In the past she has come to me in dreams through a field of daisies to warn me not to do something because tragedy is destined to occur if I do, and she was right, and it did. If you read my book, when it hopefully comes out, you will learn more about that story. My grandmother also seems to make her presence known at each residence I live in, as every one of my homes ends up having a patch of daisies alongside it letting me know she is there with me, and when I am moving away from the residence the daisies start to blow away as if she is leaving with me. I know it sounds insane, but I promise its all true.


Now, for a quick story to give you a synopsis of the type of signs I see.


I have spent the last few months connecting with someone and it wasn’t until life created a void between us that I realized just how special they had become to me and how much I want them to be in my life.


I have been talking to God as I do every day, as well as sharing my everyday adventures with my late husband. I continue to ask God to let me know if this person I am missing and can’t seem to stop thinking about is someone that will be in my life someday and if I should hold onto my thoughts or if I should let this person go and move on. I have been asking these questions everyday for over a month now and suddenly I believe God has sent his angels to answer.

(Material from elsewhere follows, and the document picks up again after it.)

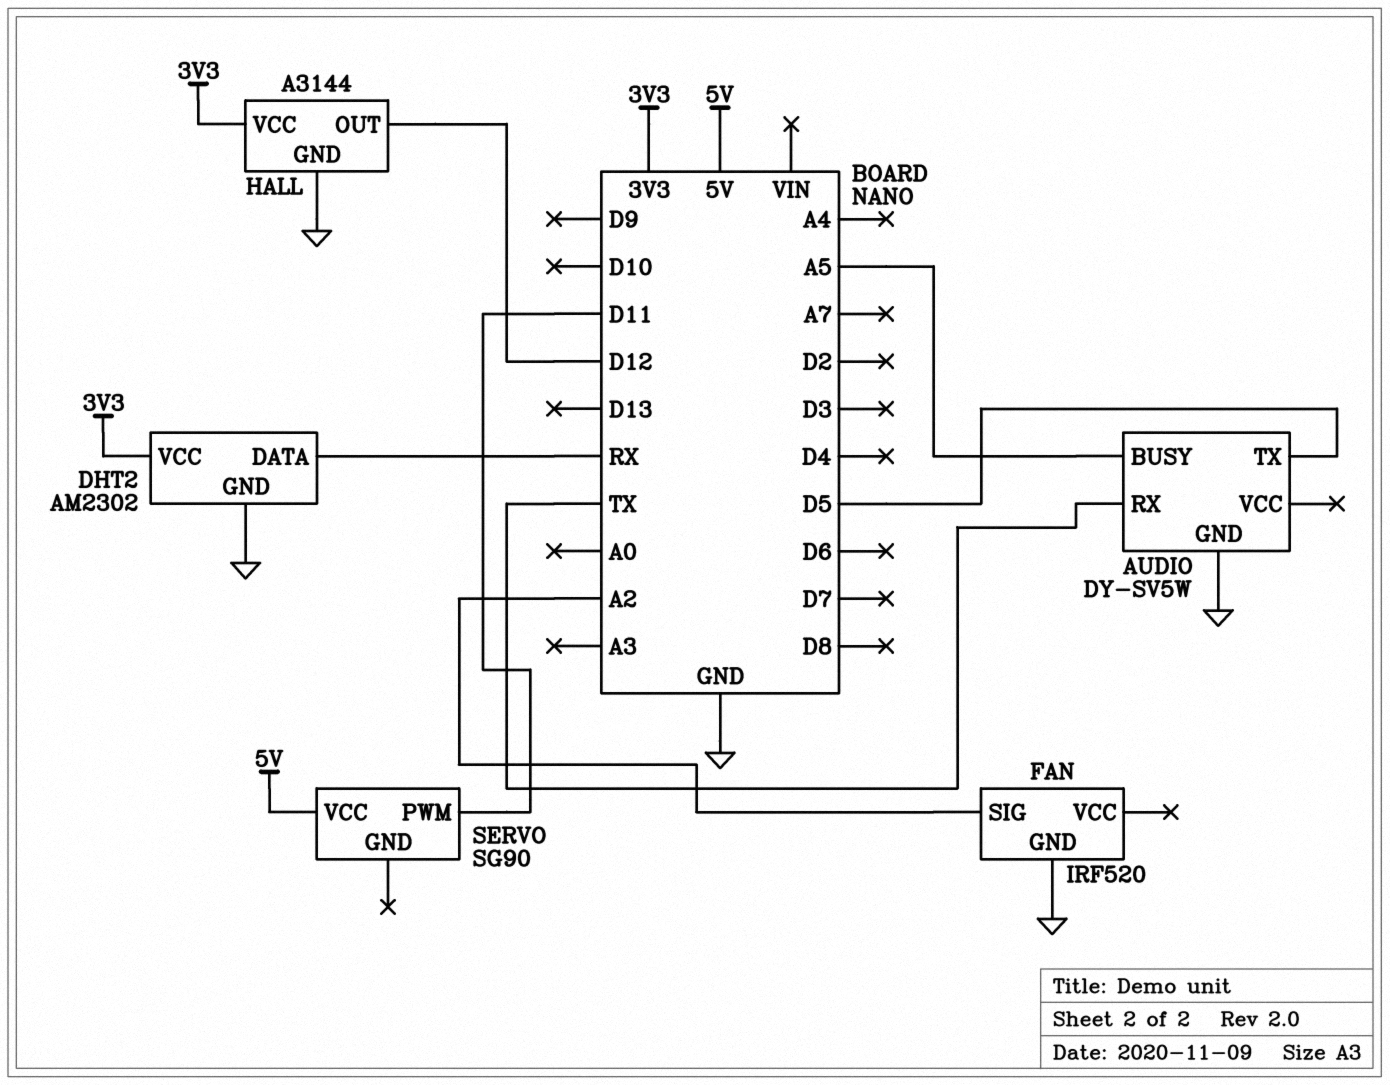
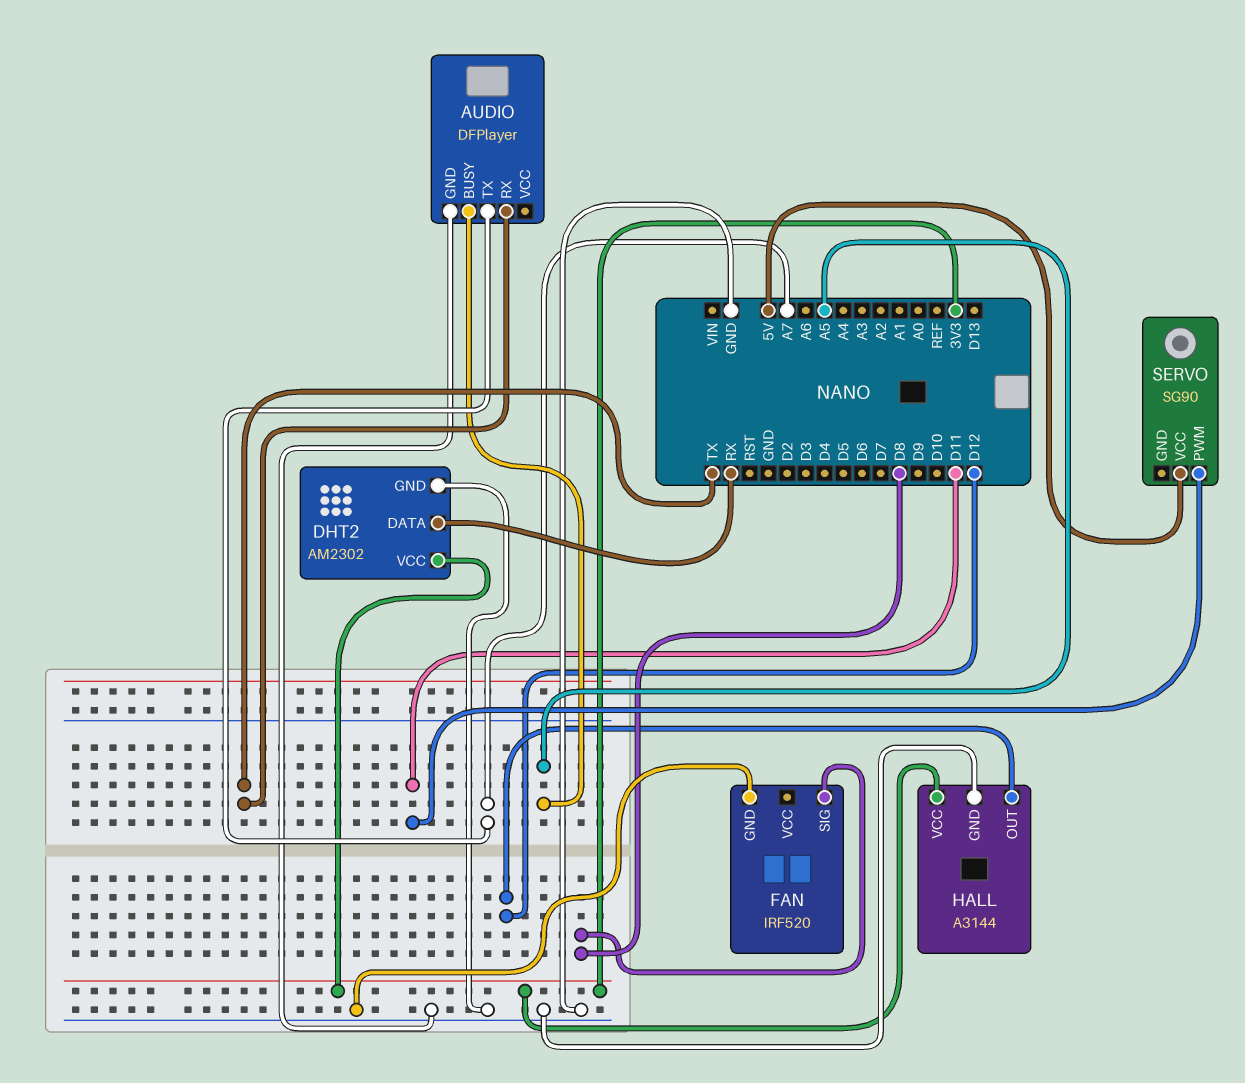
AUDIO: DY-SV5W -> DFPlayer
AUDIO pin TX: D5 -> A7
FAN pin SIG: A2 -> D8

While sleeping the night after I wrote my post “Talking with God” towards the end of my sleep, just before I woke up for the day, I heard this person’s voice as if they were calling me on the phone, asking me if I was ok and of course I replied and then I woke up.


Later this same morning I was getting ready to spend the day with my youngest son and I went to grab a bracelet to put on before heading out for the day, a bracelet that I had replaced after believing I had left the original behind on a trip.

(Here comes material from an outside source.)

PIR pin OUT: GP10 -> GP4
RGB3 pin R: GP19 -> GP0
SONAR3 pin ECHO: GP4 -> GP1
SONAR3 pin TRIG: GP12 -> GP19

This bracelet has a saying on it, a sentiment that the person I have been missing had stated similarly about me before and for some silly reason, I believe they are close to me when I wear it.

As I went to retrieve the bracelet, there were two of them laying there and for the last week and a half there had only been one. I had searched everywhere for the original bracelet and suddenly there it was lying entangled with the new one. I mentioned how strange this was to my son and then acknowledged that perhaps it was a sign and went about my day.

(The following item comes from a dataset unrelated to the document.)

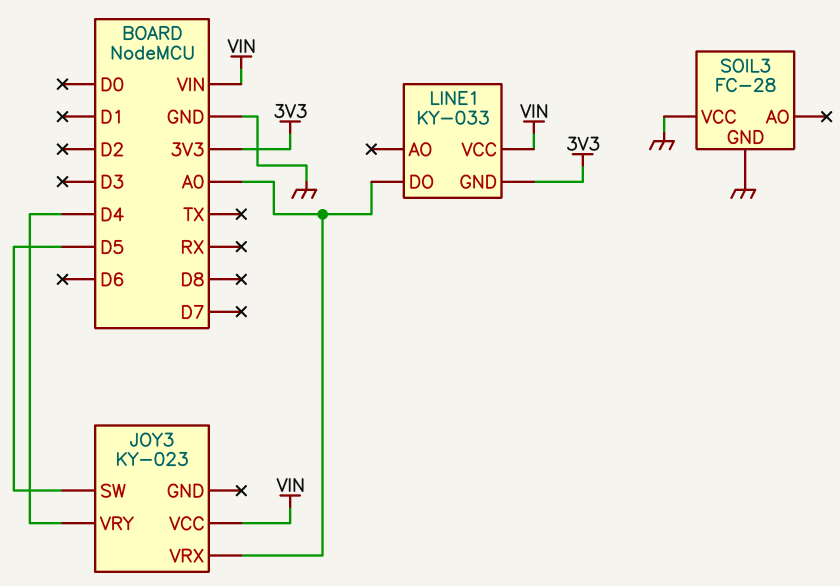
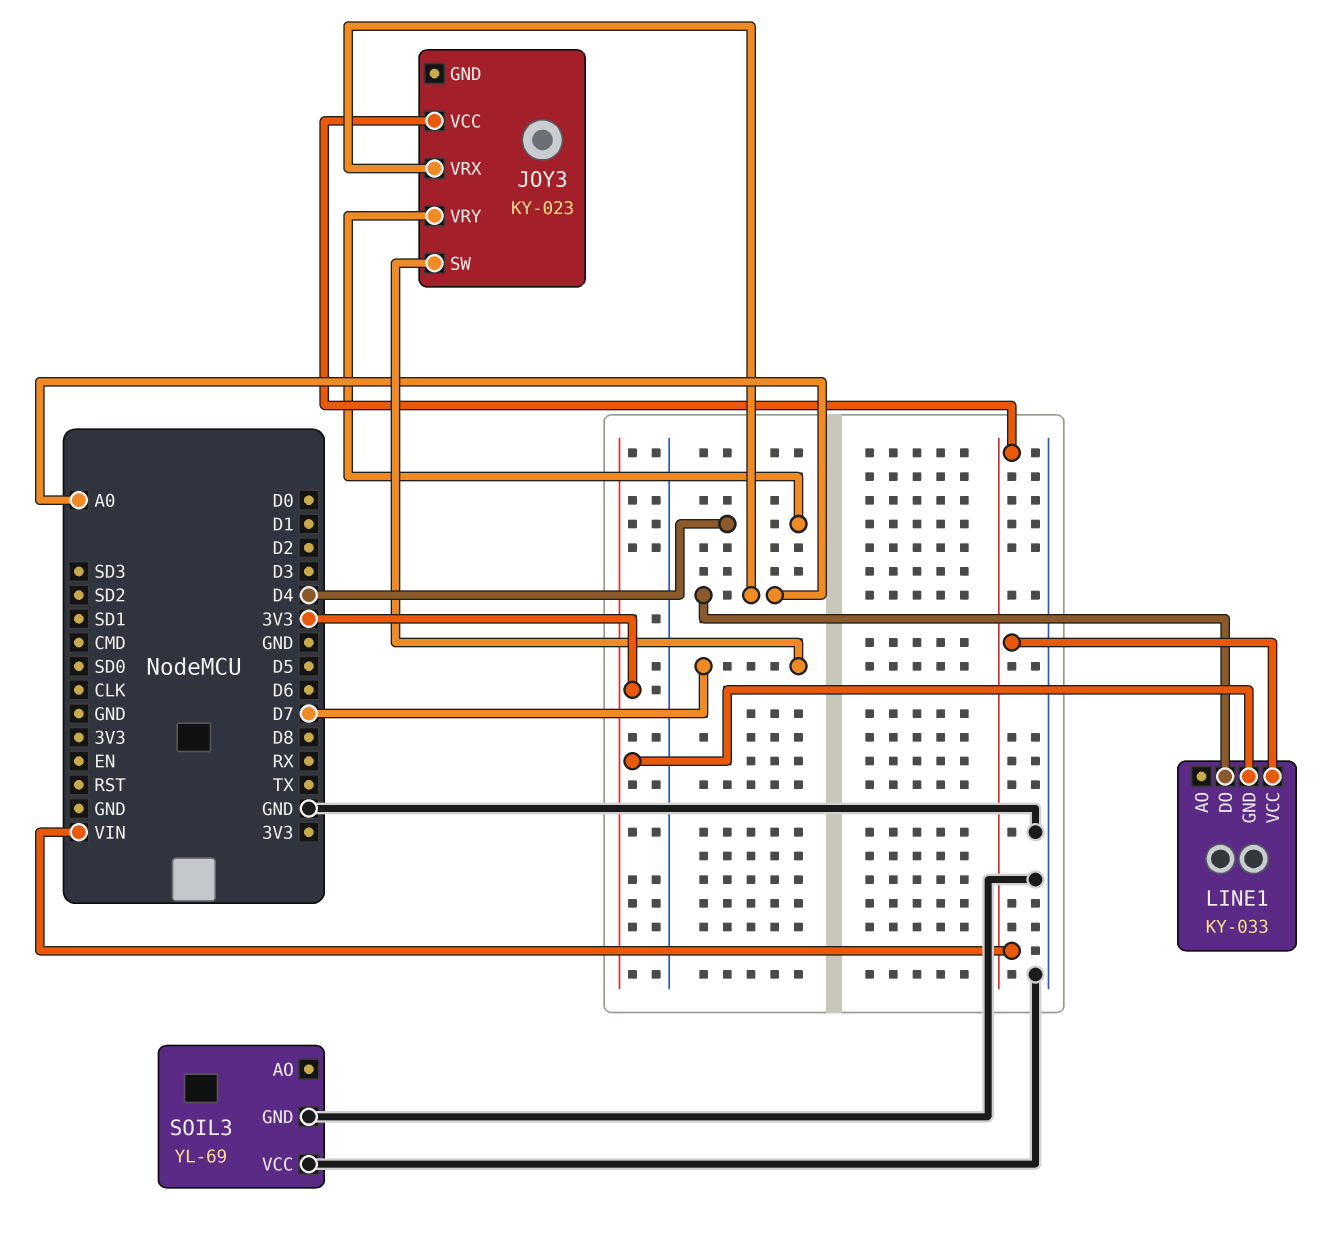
JOY3 pin SW: D5 -> D7
SOIL3: FC-28 -> YL-69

After a long day of shopping and video games at Dave and Busters I was exhausted and decided to relax and watch a nice hallmark Christmas movie with a warm glass of pumpkin spiced coffee. As I was watching this movie, I moved forward in my seat to take a sip of coffee and then I heard it, the man in the movie said the exact words that are inscribed on my bracelet. Now, these may be common words, but I have never heard them said until the day the person I care for said them to me and the gentlemen in the movie said them with the same exact expression intended.


So first the voice while sleeping, then the original bracelet returns and finally the sentiment expressed during a movie I am watching, all in the same day. I sat there holding my cup of coffee, thinking how uncanny this was and then looked to God and merely said, thank you, I knew you would answer, and I am grateful that you answered positively.


I was so excited I shared this with my oldest son who thinks I am completely crazy and does not believe that premonitions can occur. All I can tell you is that I believe in God, and I believe in the premonitions I receive because they have never been wrong so far. So, with these signs, I believe he has answered me and is telling me to hold on to my thoughts for they are right.

There are reasons why this person and I connected that also came to happen based on signs I had been given that turned out to happen just as I had been told they would. Again, there is more to this story in my book, and I am hopeful there will be more of this story to come.


I believe that God is always listening, and you only need to be willing to share and believe for yourself that he is there and just maybe, one day, he will answer you. Nothing is greater than knowing he is beside you always.